## DESCRIPTION OF THE TASK
Copy the text of every record below word for word, with the same line breaks. Leave the pictures out of your copy.
=====
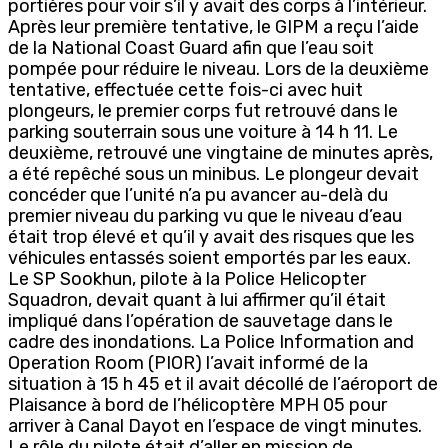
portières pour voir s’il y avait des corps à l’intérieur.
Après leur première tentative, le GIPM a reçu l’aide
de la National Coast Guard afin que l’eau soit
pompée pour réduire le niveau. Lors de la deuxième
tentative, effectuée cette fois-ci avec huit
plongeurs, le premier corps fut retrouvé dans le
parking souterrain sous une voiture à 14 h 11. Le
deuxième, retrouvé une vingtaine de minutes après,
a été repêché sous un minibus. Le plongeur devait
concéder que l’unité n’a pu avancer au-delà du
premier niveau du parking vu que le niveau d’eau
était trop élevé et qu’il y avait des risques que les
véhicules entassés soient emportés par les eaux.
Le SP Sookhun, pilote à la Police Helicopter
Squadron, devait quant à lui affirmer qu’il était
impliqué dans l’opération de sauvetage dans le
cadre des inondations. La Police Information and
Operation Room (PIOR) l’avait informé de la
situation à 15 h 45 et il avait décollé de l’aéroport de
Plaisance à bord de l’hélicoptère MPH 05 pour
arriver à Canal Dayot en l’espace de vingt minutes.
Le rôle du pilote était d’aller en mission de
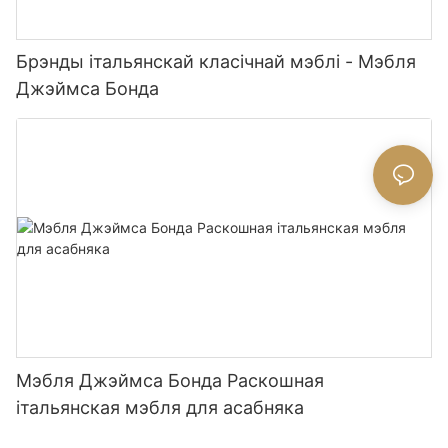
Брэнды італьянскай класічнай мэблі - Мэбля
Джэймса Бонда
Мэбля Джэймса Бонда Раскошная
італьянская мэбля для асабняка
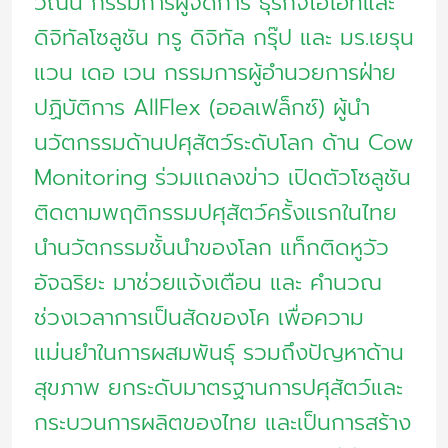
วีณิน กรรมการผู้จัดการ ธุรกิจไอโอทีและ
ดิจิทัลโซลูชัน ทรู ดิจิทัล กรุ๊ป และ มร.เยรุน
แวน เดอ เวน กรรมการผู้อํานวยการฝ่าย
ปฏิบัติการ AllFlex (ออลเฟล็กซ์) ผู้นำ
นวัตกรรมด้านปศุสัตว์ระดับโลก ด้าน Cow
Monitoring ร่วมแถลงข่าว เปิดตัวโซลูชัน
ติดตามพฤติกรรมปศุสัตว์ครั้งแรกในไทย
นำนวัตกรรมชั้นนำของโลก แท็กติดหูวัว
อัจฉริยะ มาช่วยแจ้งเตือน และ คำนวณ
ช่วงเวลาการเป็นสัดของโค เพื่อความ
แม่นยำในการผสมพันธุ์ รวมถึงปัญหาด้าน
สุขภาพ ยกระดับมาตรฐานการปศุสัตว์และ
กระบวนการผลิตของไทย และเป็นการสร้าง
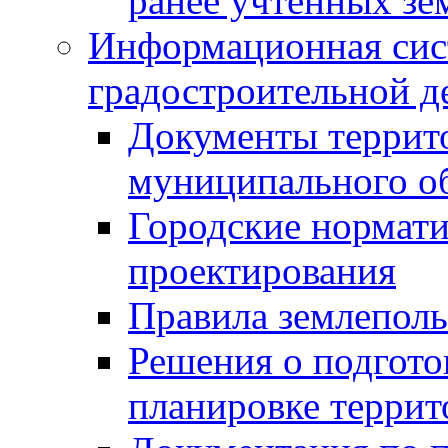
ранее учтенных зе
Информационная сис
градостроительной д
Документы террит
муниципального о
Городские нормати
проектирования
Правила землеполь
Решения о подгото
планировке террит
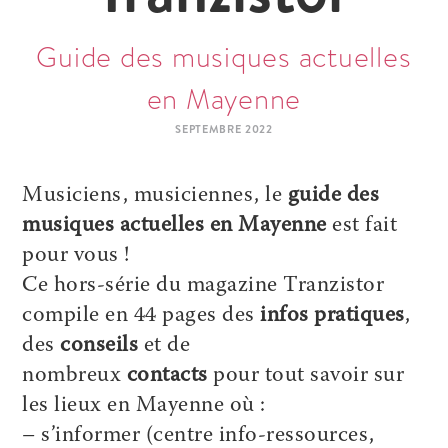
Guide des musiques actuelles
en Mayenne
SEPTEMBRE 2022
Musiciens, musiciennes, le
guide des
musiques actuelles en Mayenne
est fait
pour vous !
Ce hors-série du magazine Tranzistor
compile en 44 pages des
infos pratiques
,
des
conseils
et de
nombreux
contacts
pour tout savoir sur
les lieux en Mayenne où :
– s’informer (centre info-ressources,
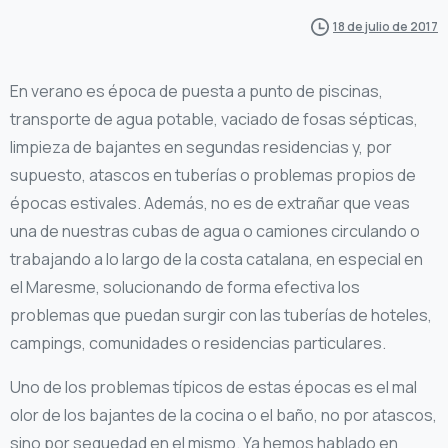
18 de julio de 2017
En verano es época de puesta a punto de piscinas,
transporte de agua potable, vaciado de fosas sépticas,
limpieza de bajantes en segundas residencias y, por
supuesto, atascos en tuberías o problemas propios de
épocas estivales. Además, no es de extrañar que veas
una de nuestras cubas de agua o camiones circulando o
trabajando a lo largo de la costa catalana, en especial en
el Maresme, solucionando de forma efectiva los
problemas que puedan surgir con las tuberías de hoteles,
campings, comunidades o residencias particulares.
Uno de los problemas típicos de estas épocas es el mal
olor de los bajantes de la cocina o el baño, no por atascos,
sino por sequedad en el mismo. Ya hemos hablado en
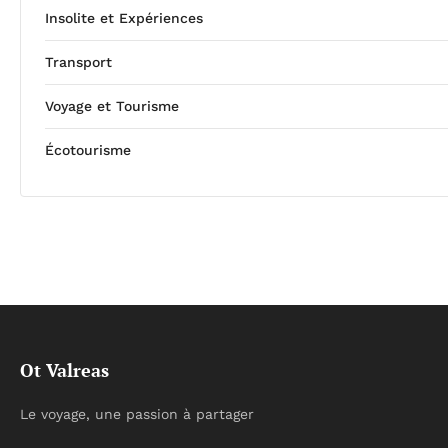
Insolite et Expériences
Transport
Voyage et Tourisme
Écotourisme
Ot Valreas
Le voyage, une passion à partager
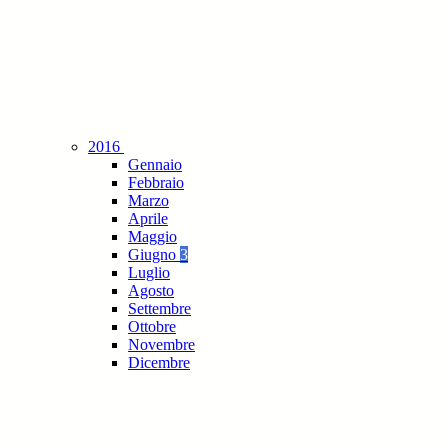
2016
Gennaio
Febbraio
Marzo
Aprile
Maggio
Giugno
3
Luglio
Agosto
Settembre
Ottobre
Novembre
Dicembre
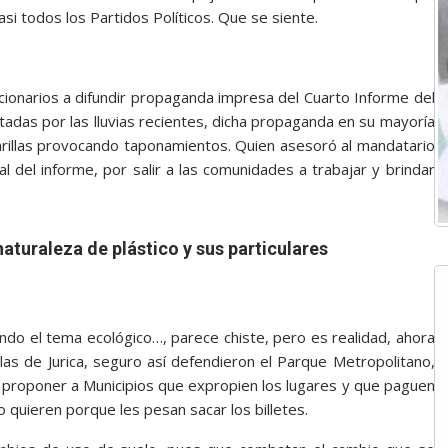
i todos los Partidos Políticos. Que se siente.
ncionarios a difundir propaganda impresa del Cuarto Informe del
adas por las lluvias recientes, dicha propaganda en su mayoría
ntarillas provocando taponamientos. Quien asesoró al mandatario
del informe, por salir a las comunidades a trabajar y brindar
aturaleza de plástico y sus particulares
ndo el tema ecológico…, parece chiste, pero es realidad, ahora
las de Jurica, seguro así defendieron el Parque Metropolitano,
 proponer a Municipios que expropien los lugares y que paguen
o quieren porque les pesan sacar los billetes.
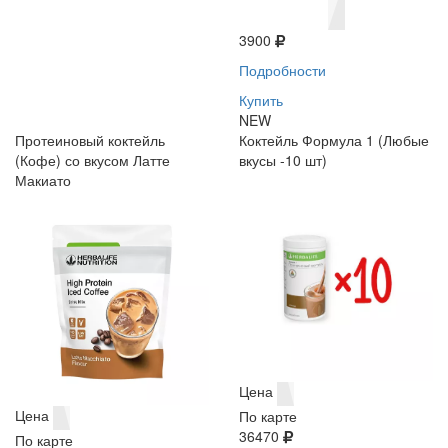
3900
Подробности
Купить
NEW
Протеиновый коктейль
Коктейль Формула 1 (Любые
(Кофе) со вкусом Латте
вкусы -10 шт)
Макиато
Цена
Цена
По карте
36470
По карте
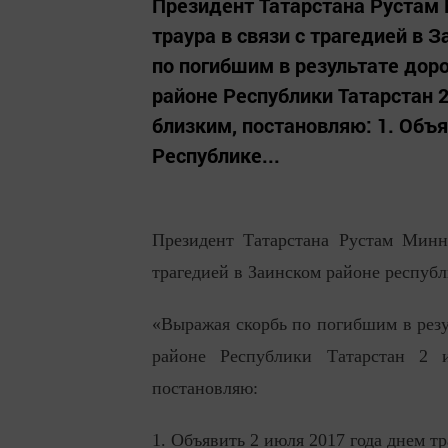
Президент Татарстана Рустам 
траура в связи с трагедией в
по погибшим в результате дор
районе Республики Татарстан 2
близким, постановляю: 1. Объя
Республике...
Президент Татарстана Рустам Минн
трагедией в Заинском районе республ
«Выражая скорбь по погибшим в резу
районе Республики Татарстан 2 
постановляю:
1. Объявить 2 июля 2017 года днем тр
=====
## RESULT
portières pour voir s’il y avait des corps à l’intérieur.
Après leur première tentative, le GIPM a reçu l’aide
de la National Coast Guard afin que l’eau soit
pompée pour réduire le niveau. Lors de la deuxième
tentative, effectuée cette fois-ci avec huit
plongeurs, le premier corps fut retrouvé dans le
parking souterrain sous une voiture à 14 h 11. Le
deuxième, retrouvé une vingtaine de minutes après,
a été repêché sous un minibus. Le plongeur devait
concéder que l’unité n’a pu avancer au-delà du
premier niveau du parking vu que le niveau d’eau
était trop élevé et qu’il y avait des risques que les
véhicules entassés soient emportés par les eaux.
Le SP Sookhun, pilote à la Police Helicopter
Squadron, devait quant à lui affirmer qu’il était
impliqué dans l’opération de sauvetage dans le
cadre des inondations. La Police Information and
Operation Room (PIOR) l’avait informé de la
situation à 15 h 45 et il avait décollé de l’aéroport de
Plaisance à bord de l’hélicoptère MPH 05 pour
arriver à Canal Dayot en l’espace de vingt minutes.
Le rôle du pilote était d’aller en mission de
Брэнды італьянскай класічнай мэблі - Мэбля
Джэймса Бонда
Мэбля Джэймса Бонда Раскошная
італьянская мэбля для асабняка
วีณิน กรรมการผู้จัดการ ธุรกิจไอโอทีและ
ดิจิทัลโซลูชัน ทรู ดิจิทัล กรุ๊ป และ มร.เยรุน
แวน เดอ เวน กรรมการผู้อํานวยการฝ่าย
ปฏิบัติการ AllFlex (ออลเฟล็กซ์) ผู้นำ
นวัตกรรมด้านปศุสัตว์ระดับโลก ด้าน Cow
Monitoring ร่วมแถลงข่าว เปิดตัวโซลูชัน
ติดตามพฤติกรรมปศุสัตว์ครั้งแรกในไทย
นำนวัตกรรมชั้นนำของโลก แท็กติดหูวัว
อัจฉริยะ มาช่วยแจ้งเตือน และ คำนวณ
ช่วงเวลาการเป็นสัดของโค เพื่อความ
แม่นยำในการผสมพันธุ์ รวมถึงปัญหาด้าน
สุขภาพ ยกระดับมาตรฐานการปศุสัตว์และ
กระบวนการผลิตของไทย และเป็นการสร้าง
ранее учтенных зе
Информационная сис
градостроительной д
Документы террит
муниципального о
Городские нормати
проектирования
Правила землеполь
Решения о подгото
планировке террит
Guide des musiques actuelles
en Mayenne
SEPTEMBRE 2022
Musiciens, musiciennes, le
guide des
musiques actuelles en Mayenne
est fait
pour vous !
Ce hors-série du magazine Tranzistor
compile en 44 pages des
infos pratiques
,
des
conseils
et de
nombreux
contacts
pour tout savoir sur
les lieux en Mayenne où :
– s’informer (centre info-ressources,
18 de julio de 2017
En verano es época de puesta a punto de piscinas,
transporte de agua potable, vaciado de fosas sépticas,
limpieza de bajantes en segundas residencias y, por
supuesto, atascos en tuberías o problemas propios de
épocas estivales. Además, no es de extrañar que veas
una de nuestras cubas de agua o camiones circulando o
trabajando a lo largo de la costa catalana, en especial en
el Maresme, solucionando de forma efectiva los
problemas que puedan surgir con las tuberías de hoteles,
campings, comunidades o residencias particulares.
Uno de los problemas típicos de estas épocas es el mal
olor de los bajantes de la cocina o el baño, no por atascos,
sino por sequedad en el mismo. Ya hemos hablado en
Insolite et Expériences
Transport
Voyage et Tourisme
Écotourisme
Ot Valreas
Le voyage, une passion à partager
2016
Gennaio
Febbraio
Marzo
Aprile
Maggio
Giugno
3
Luglio
Agosto
Settembre
Ottobre
Novembre
Dicembre
i todos los Partidos Políticos. Que se siente.
ncionarios a difundir propaganda impresa del Cuarto Informe del
adas por las lluvias recientes, dicha propaganda en su mayoría
ntarillas provocando taponamientos. Quien asesoró al mandatario
del informe, por salir a las comunidades a trabajar y brindar
aturaleza de plástico y sus particulares
ndo el tema ecológico…, parece chiste, pero es realidad, ahora
las de Jurica, seguro así defendieron el Parque Metropolitano,
 proponer a Municipios que expropien los lugares y que paguen
o quieren porque les pesan sacar los billetes.
3900
Подробности
Купить
NEW
Протеиновый коктейль
Коктейль Формула 1 (Любые
(Кофе) со вкусом Латте
вкусы -10 шт)
Макиато
Цена
Цена
По карте
36470
По карте
Президент Татарстана Рустам 
траура в связи с трагедией в
по погибшим в результате дор
районе Республики Татарстан 2
близким, постановляю: 1. Объя
Республике...
Президент Татарстана Рустам Минн
трагедией в Заинском районе республ
«Выражая скорбь по погибшим в резу
районе Республики Татарстан 2 
постановляю:
1. Объявить 2 июля 2017 года днем тр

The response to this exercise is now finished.